Almost one in five pupils enrolled in the first year of the government’s flagship National Tutoring Programme are still yet to receive any tuition, with leaders blaming Covid disruption for the backlog.
Figures seen by Schools Week show that although the tuition partners arm of the NTP, currently run by the Education Endowment Foundation, has met its target of enrolling 250,000 pupils by the end of August, only 205,538 have actually started having sessions.
Schools do have the option to run tutoring in the holidays. But with just 11 days to go until the end of August, it looks likely that most of the 44,000 enrolled pupils who have not had tutoring to date will not start before the end of the year.
This is despite claims from ministers as recently as June that the programme was “on track” to “support” 250,000 pupils this academic year.
The NTP told Schools Week that “many schools” had chosen not to start tutoring for their pupils as a result of “competing pressures” and “a difficult school year”. Schools were closed to most pupils between January and March, and Covid-19 case rises caused significant disruption during the summer term.
While online tutoring was an option, the NTP said some schools opted for in-person tutoring as “pupils had spent a lot of time online for remote learning”.
The news has prompted renewed calls for more education recovery cash, after the government only funded a tenth of what was requested in former education recovery commissioner Kevan Collin’s £15 billon catch-up plan.
Geoff Barton, general secretary of school leaders’ union ASCL, said the government’s “grand ambitions” for the NTP seemed to have been “hit by the very same problem that decimated attendance levels” last term.
He said it came as “little surprise” that almost 45,000 young people had been unable to start tutoring “due to the sheer number who were forced to self-isolate at home in the weeks leading up to the summer holiday”.
“The number of students able to access the NTP is a small proportion of those needing help,” Barton warned.
“Instead of tip-toeing around the edge of a much bigger problem the government should be throwing its full weight behind the efforts to tackle education recovery following the pandemic by providing significantly higher funding than it has currently committed to.”
NTP ‘followed up’ with schools
An NTP spokesperson said the programme and its tuition partners had followed up with schools that had not started tutoring to see if “any support could be provided”.
“Hopefully with a more settled school year next year schools will choose for these children to receive tutoring next year. For schools who wanted summer tutoring this was available, with the aim of reaching as many children as possible.”

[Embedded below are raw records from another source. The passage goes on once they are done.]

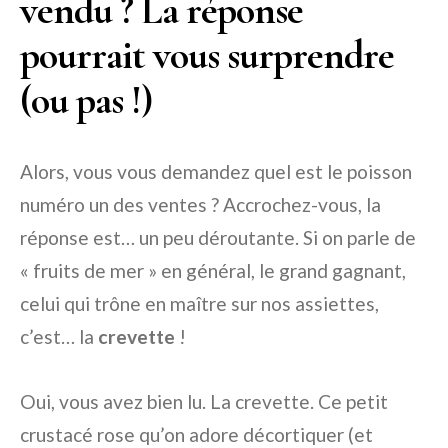
vendu ? La réponse
pourrait vous surprendre
(ou pas !)
Alors, vous vous demandez quel est le poisson
numéro un des ventes ? Accrochez-vous, la
réponse est… un peu déroutante. Si on parle de
« fruits de mer » en général, le grand gagnant,
celui qui trône en maître sur nos assiettes,
c’est… la
crevette
!
Oui, vous avez bien lu. La crevette. Ce petit
crustacé rose qu’on adore décortiquer (et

The NTP confirmed that schools with pupils enrolled for this year had to use their allocation by the end of this month, but settings would be able to book tutoring for the same children next year if they want to.
Only 240 schools officially withdrew from the scheme, and this was mainly due to “the difficulties schools have faced this year” with lockdowns. In total 5,866 schools have signed up, which is just shy of the NTP’s own target of 6,000. NTP enrolled 250,509 pupils this year.
The EEF is due to hand over the reins of the NTP to Dutch outsourcing firm Randstad next month.
However, the list of tuition organisations due to be involved in year two of the NTP are still yet to be confirmed. Applications closed earlier this month.
Schools Week understands no targets were set by the Department for Education for the numbers starting tuition this year, only those enrolled.
Kate Green, the shadow education secretary, said the “pitiful reach” of the programme showed the government’s “failure to deliver for children’s learning and futures”.
“Targets for enrolment without guarantees children will actually receive the support they need mean nothing.”
Programme’s reach expected to double
Schools Week has already revealed the scale of the challenge Randstad will face next year to double the NTP’s reach to 524,000 pupils, including 65 per cent disadvantaged pupils, alongside a new £579 million school-led tutoring fund.
Even in March, the Infrastructure and Projects authority said that the successful NTP rollout appeared to be “unachievable” – giving it a “red” rating. This was upgraded to amber in April with a further review planned for this month.
There are also fears of further disruption to schools from next month.
Although the majority if people in the UK are now fully-vaccinated, Professor Neil Ferguson, a government adviser, has warned that Britain could face a “large wave of infection” with hospital admissions exceeding 1,000 a day when schools in England and Wales return next month.
Even as many schools entered their final week of the summer term, more than a million children were absent from school because of Covid, most of them because they had come into potential contact with the virus in school.
But as of this week, under-18s and double-vaccinated adults identified as close contacts of positive Covid cases no longer have to to self-isolate unless they too test positive.
A DfE spokesperson said the NTP was “already available to every state-funded school in the country, with over 100 million hours of high-quality tutoring set to be delivered over the next three years to help children and young people recover from the impact of the pandemic”.
“The Education Endowment Foundation has met its target of ensuring over 250,000 pupils were signed up in the first year and the programme will now be significantly expanded, backed by over £1 billion , to reach hundreds of thousands more young people over the coming months.”